The things that is most fascinating to me is that such apparent complexity is possible from a few lines of computer code.
In a way, it is similar to requiring atom smashers that operate at higher and higher energies, or CMB detectors that are ever more sensitive : if you make finer and finer uses of the random numbers as part of complicated experiments, you want to remove as much as possible the chance that the small effects you are looking to detect are due to an artefact of your system, and in the case of using random numbers to aid simulations you want them to behave so randomly that it is as if nature were creating the simulation for you. Then test the parts of the experiment you are interested in.
Something awesomely cool is that, if it is possible to create a large subset of all possible messages using these random number generators that operate from a small finite state, would not it someday be possible to find the state that generates any possible sequence, say the sequence of bits in a video?
Compression down to the tuple of a small state, and a particular algorithm chosen from a family of algorithms could exceed the savings indicated by entropy calculations based on the symbol distribution, since it is possible to create sequences of many megabytes in length that, based on their symbol distribution have maximum entropy, yet were created with 64 bits of state and a few lines of computer code.

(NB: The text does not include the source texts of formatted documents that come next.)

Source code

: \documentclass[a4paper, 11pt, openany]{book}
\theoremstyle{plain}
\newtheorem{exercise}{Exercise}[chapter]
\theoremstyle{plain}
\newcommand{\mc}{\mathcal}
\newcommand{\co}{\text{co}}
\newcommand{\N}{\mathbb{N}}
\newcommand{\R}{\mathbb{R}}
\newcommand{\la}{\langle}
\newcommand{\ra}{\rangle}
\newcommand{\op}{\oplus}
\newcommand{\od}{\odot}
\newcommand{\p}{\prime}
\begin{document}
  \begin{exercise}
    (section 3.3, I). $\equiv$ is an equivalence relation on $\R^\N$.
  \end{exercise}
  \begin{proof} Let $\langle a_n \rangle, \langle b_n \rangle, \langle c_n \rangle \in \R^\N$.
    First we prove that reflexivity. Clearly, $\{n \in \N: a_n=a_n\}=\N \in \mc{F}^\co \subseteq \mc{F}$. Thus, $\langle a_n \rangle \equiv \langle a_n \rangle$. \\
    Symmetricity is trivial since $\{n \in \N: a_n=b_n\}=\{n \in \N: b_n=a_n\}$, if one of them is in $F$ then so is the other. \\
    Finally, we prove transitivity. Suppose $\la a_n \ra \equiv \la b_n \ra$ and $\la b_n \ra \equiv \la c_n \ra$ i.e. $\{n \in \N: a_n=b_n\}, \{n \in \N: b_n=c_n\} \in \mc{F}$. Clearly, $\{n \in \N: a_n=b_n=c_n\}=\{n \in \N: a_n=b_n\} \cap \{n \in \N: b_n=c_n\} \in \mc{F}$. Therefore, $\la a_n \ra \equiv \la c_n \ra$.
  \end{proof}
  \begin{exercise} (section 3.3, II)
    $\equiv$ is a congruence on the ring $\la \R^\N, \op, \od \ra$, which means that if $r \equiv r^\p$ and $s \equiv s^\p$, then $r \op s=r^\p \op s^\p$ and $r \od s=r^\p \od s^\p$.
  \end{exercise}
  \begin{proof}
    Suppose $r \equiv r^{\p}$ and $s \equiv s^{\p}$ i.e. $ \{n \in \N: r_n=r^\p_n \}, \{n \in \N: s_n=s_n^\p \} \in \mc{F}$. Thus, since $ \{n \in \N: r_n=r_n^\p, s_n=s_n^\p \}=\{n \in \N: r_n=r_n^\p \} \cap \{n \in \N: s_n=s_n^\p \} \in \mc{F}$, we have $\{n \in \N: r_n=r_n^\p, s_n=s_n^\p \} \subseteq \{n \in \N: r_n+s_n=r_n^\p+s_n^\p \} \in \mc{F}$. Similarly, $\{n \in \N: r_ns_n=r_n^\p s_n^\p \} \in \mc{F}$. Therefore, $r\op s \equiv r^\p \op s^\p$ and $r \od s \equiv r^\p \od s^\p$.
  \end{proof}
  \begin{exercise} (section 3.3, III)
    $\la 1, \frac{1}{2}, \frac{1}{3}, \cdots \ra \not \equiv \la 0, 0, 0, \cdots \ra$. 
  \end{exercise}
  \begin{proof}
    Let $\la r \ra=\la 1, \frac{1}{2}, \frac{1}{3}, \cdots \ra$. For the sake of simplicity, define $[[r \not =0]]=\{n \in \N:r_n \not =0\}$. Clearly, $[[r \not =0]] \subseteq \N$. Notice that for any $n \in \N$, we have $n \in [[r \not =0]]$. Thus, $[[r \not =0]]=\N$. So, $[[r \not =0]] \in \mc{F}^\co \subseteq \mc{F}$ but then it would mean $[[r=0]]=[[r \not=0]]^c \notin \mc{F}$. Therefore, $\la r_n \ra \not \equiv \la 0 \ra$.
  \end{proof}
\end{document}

That's some of the reasons I think random numbers are cool and why searching for better ways of creating them, or better ways to understand the ways we create them is awesome.
Perhaps the best analogy for why this is a very interesting pursuit is that the output of these generators is really a metaphor for the universe as a whole ( or at least, what we hope the universe is like ) : a system of immense apparent complexity, but with an internal state that we can try ever harder to measure and rules we can hope to deduce.